Na semana em que se celebrou o Dia Mundial  de Luta Contra a Aids, na quarta-feira 1º, a comunidade científica festejou o sucesso de uma experiência brasileira. Um consórcio formado por pesquisadores do Brasil e da França permitiu a criação de uma vacina terapêutica, ou seja, um produto capaz de combater o HIV, o vírus causador da síndrome. É um trabalho em fase inicial, mas seus resultados são animadores. “Não há nada parecido no mundo. A diferença desta vacina para as outras é que ela trata. As outras são preventivas”, afirma o médico Luiz Cláudio Arraes, da Universidade Federal de Pernambuco (UFPE), um dos coordenadores do estudo, que foi divulgado na versão online da revista científica Nature Medicine.

Vacina é um termo usado para designar, em geral, uma preparação que impede a invasão das células por um microrganismo pela ativação do sistema  de defesa do organismo. É basicamente voltada para prevenção. Mas a novidade  da UFPE também vem sendo chamada de vacina porque ajudou os soldados do corpo a responder à ação do vírus, sem curar. “Depois de algum tempo após a infecção, o sistema imunológico fica incapaz de ativar as células que matariam o HIV. A vacina fez com que ele acordasse e orientasse o ataque sobre os vírus”, explica.

Os especialistas avaliaram 18 voluntários soropositivos e sem tratamento.A primeira aplicação da vacina terapêutica foi feita em janeiro de 2003.
Ao todo, foram administradas três doses. Durante períodos regulares,  os pacientes foram monitorados. Oito deles ficaram com a carga viral
praticamente indetectável. Os demais tiveram uma redução de 80%. Passados quase dois anos, os voluntários continuam sem tomar medicamentos. Em fevereiro, a UFPE, com apoio de cientistas da Universidade de Paris 5, deve iniciar a fase dois da pesquisa, com mais 20 pacientes. A etapa estudará a ação de diferentes dosagens. A terceira fase envolverá outros centros.
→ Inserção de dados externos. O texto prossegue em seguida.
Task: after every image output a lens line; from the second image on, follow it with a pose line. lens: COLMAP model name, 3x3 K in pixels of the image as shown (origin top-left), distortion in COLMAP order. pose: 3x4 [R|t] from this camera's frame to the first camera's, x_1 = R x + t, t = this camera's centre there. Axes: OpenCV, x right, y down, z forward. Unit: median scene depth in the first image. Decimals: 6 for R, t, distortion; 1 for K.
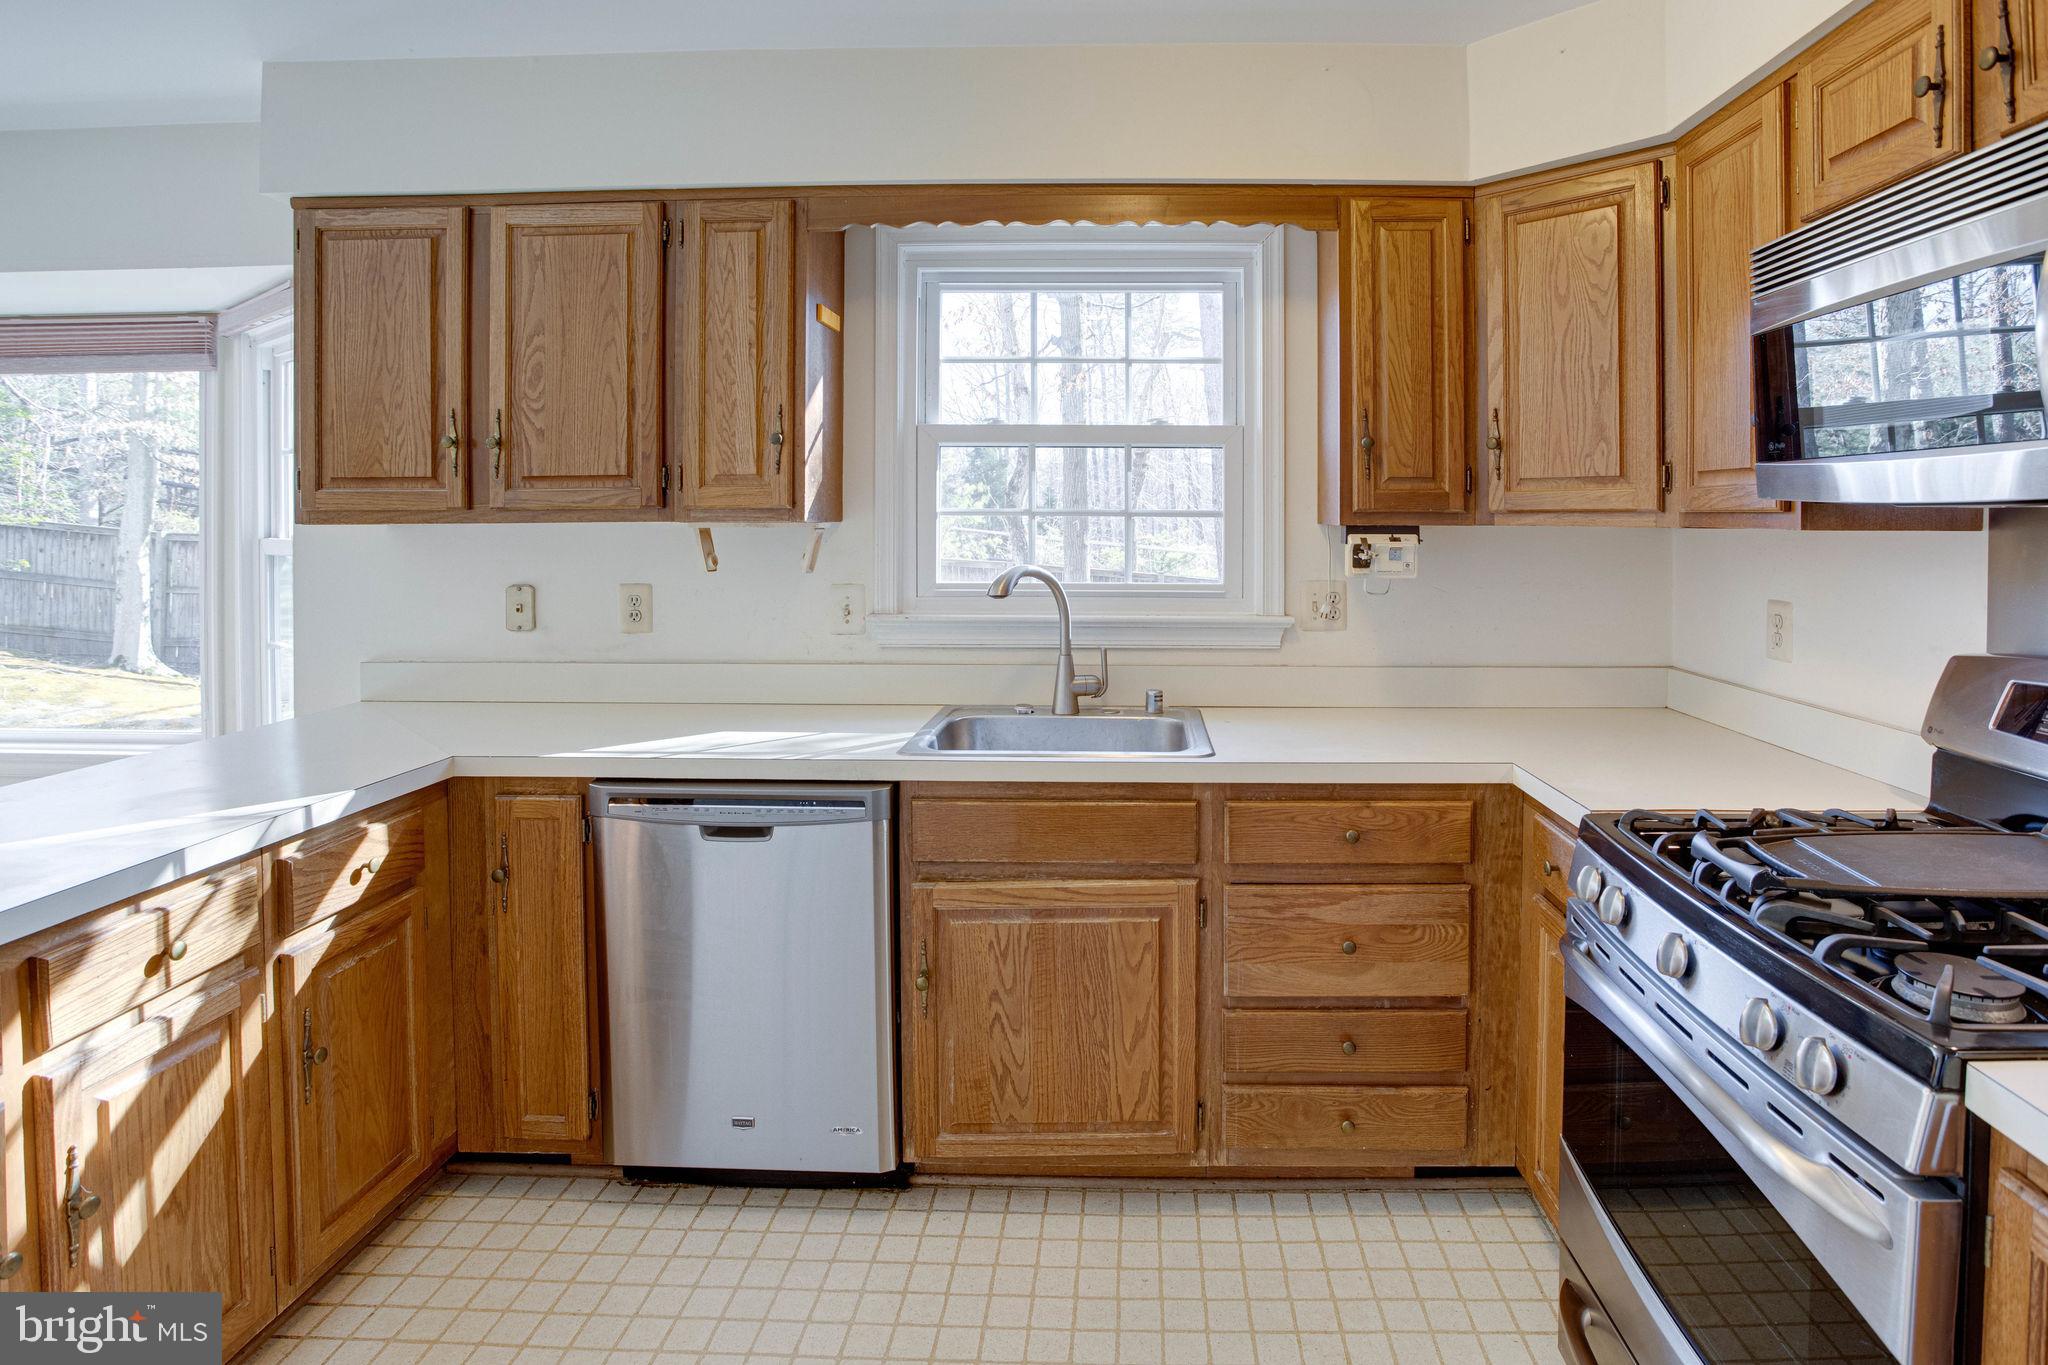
lens RADIAL K [[1095.2, 0, 997.9], [0, 1095.2, 549.2], [0, 0, 1]] dist [-0.052324, 0.021718]
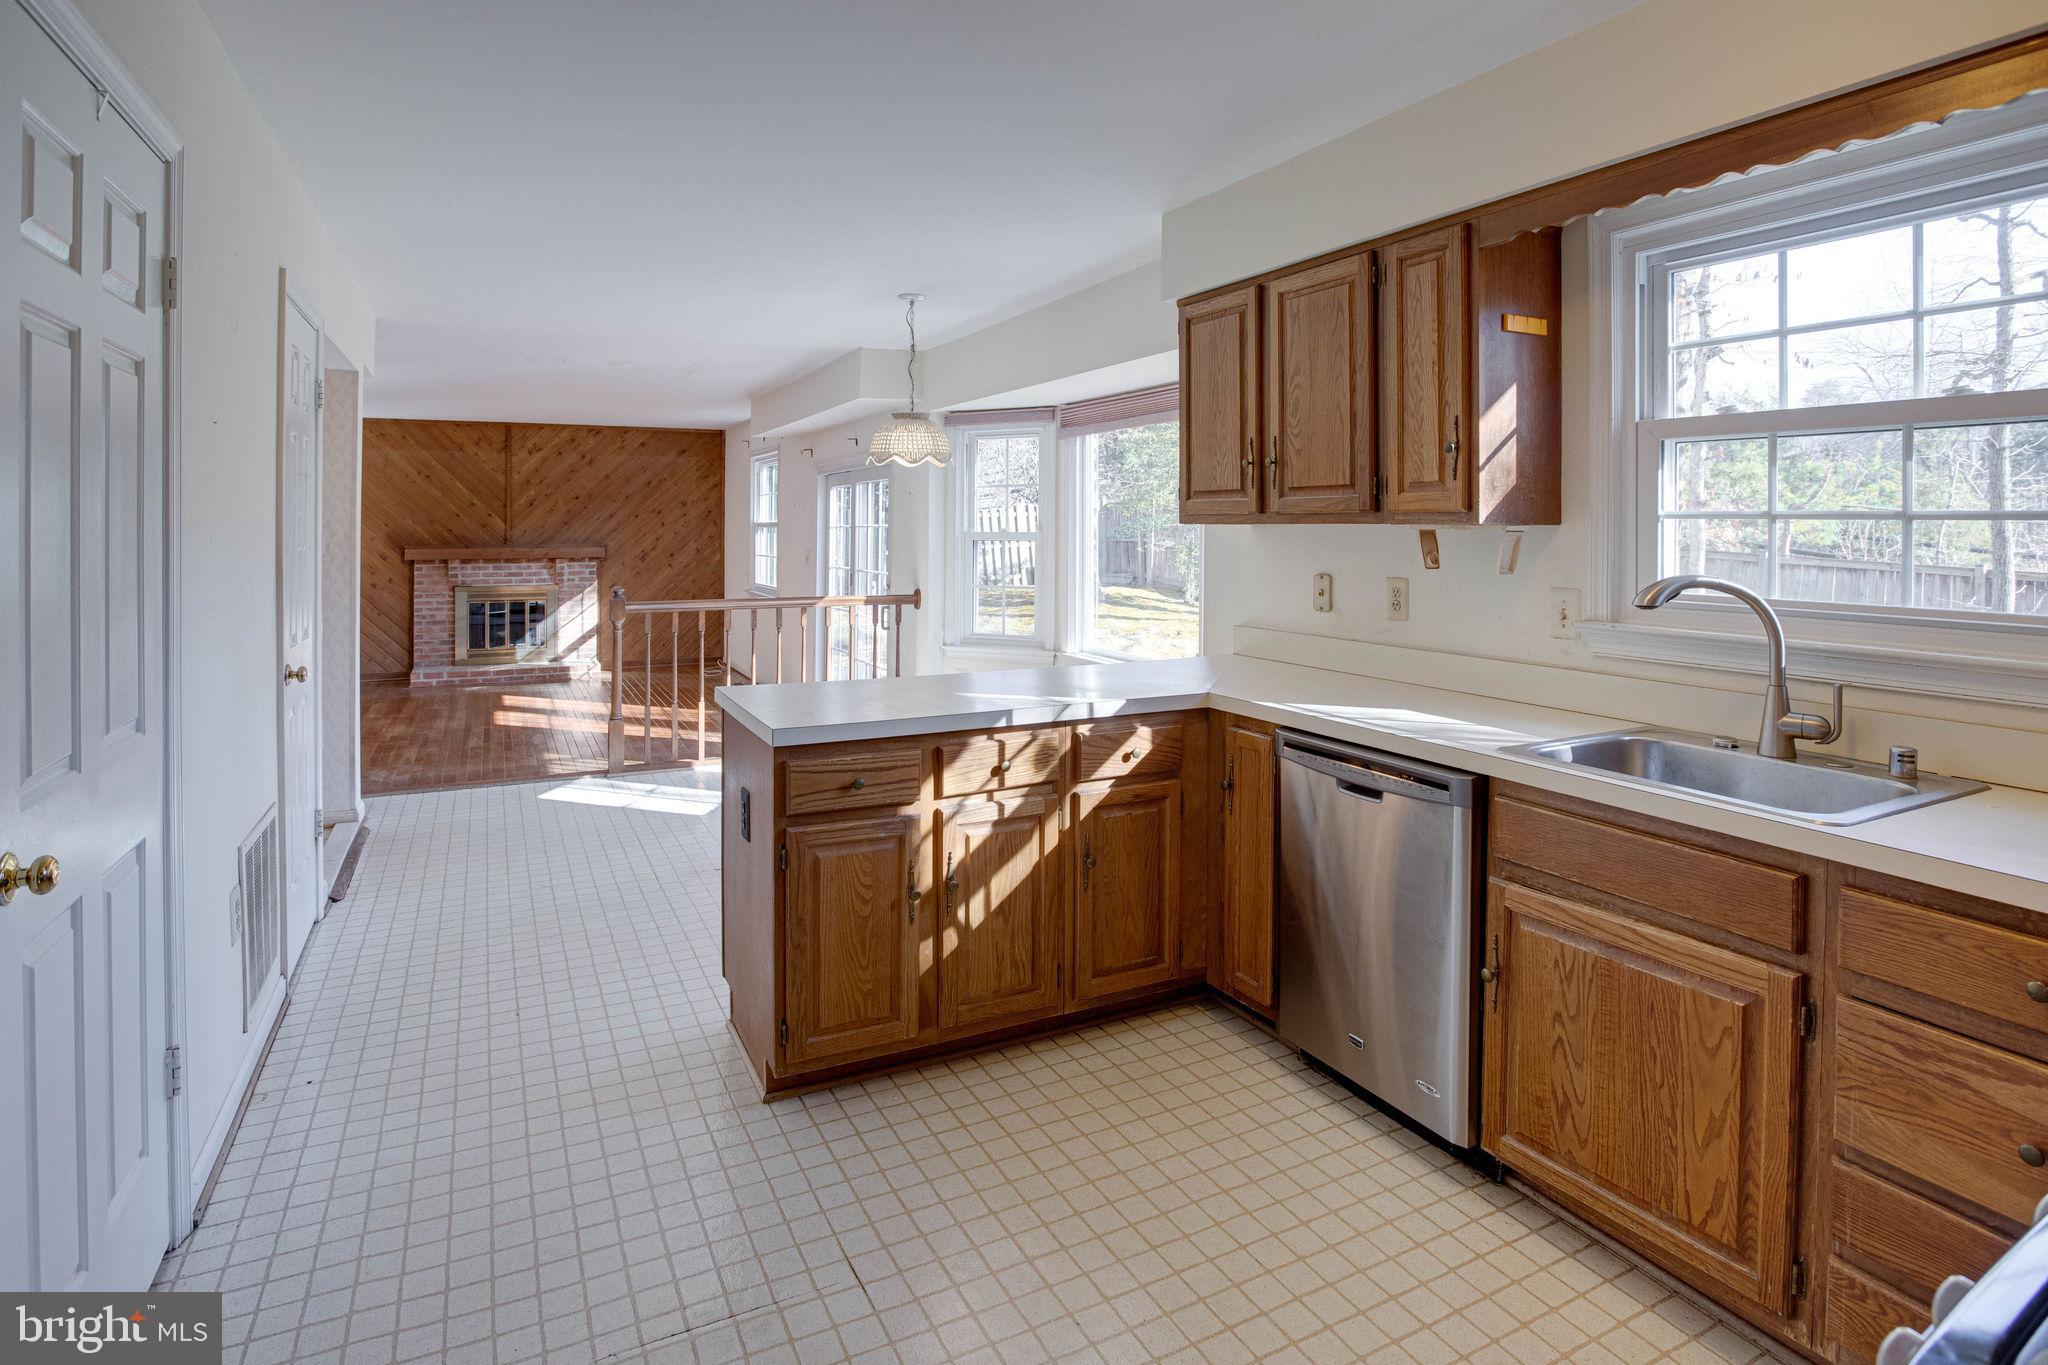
lens RADIAL K [[1095.2, 0, 997.9], [0, 1095.2, 549.2], [0, 0, 1]] dist [-0.052324, 0.021718]
pose [[0.463014, 0.024150, -0.886022, 0.595755], [-0.026559, 0.999558, 0.013365, -0.002721], [0.885953, 0.017343, 0.463450, 0.111867]]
Para o infectologista Ricardo Diaz, da Universidade Federal de São Paulo (Unifesp), a alternativa é interessante. “O controle da replicação do vírus depende do uso de remédios e da imunidade do paciente”, diz. Frequentemente, há falhas na defesa e o sistema imunológico pode “esquecer” ou afrouxar a vigilância. “A estratégia fortaleceu as células e o controle melhorou. Ela pode ser uma boa alternativa se for adotada em conjunto com medicação”, pondera Diaz. Na opinião do infectologista Mauro Schechter, da Universidade Federal do Rio de Janeiro (UFRJ), o resultado é muito preliminar. “O trabalho é, na verdade, um tratamento. Por ser positivo, é animador, mas o que ele representará só o tempo dirá”, argumenta.

No Brasil, há dois trabalhos com vacinas preventivas. A fase um do estudo conduzido pelo Projeto Praça Onze, no Rio – parte de um programa multicêntrico para verificar a segurança da vacina chamada Alvac –, foi encerrada há cerca de um mês. A pesquisa contou com 40 voluntários saudáveis. De acordo com Schechter, coordenador-geral do projeto, em breve será apresentado mais um protocolo de pesquisa. Outro estudo avalia a vacina batizada como MRKAd5, que está sendo testada em 60 pessoas e envolve a UFRJ, a Unifesp e o Centro de Referência e Treinamento em DST/Aids, em São Paulo. A Fundação Oswaldo Cruz (Fiocruz), do Rio, conduz pesquisas para decifrar os subtipos do HIV, informação que facilitaria o desenvolvimento de vacinas. No mundo, há cerca de 30 estudos em 19 países, de acordo com a Iniciativa Internacional de Vacina contra Aids.

Epidemia – Também na semana passada foi divulgado pelo Ministério da Saúde o boletim epidemiológico Aids 2004. O documento revela que a taxa de incidência da doença – que totaliza 362.364 registros desde 1980 – cresce no País, exceto no Sudeste (entre 1998 e 2003, a proporção de casos por grupo de 100 mil habitantes baixou de 29,4 para 24,3). Nas demais regiões houve aumento nesse índice, sendo a Norte a que sofreu a maior alta (elevação de 46% no período). Destaca-se ainda a tendência de crescimento da incidência sobre a população negra e parda. Mas os brancos representam a maior parte dos registros (51,35% contra 33,44% do grupo negro e pardo). Outros números que chamam a atenção: aumento do porcentual de casos entre os homens heterossexuais (de 30% para 42% de 1998 para 2004) e avanço da doença sobre as mulheres com mais de 30 anos. Na capital paulista, a Secretaria Municipal de Saúde divulgou um boletim que confirma a queda na taxa de incidência verificada no Sudeste. Em 2002, registraram-se 31 casos para cada 100 mil habitantes. Em 2003, foram 25.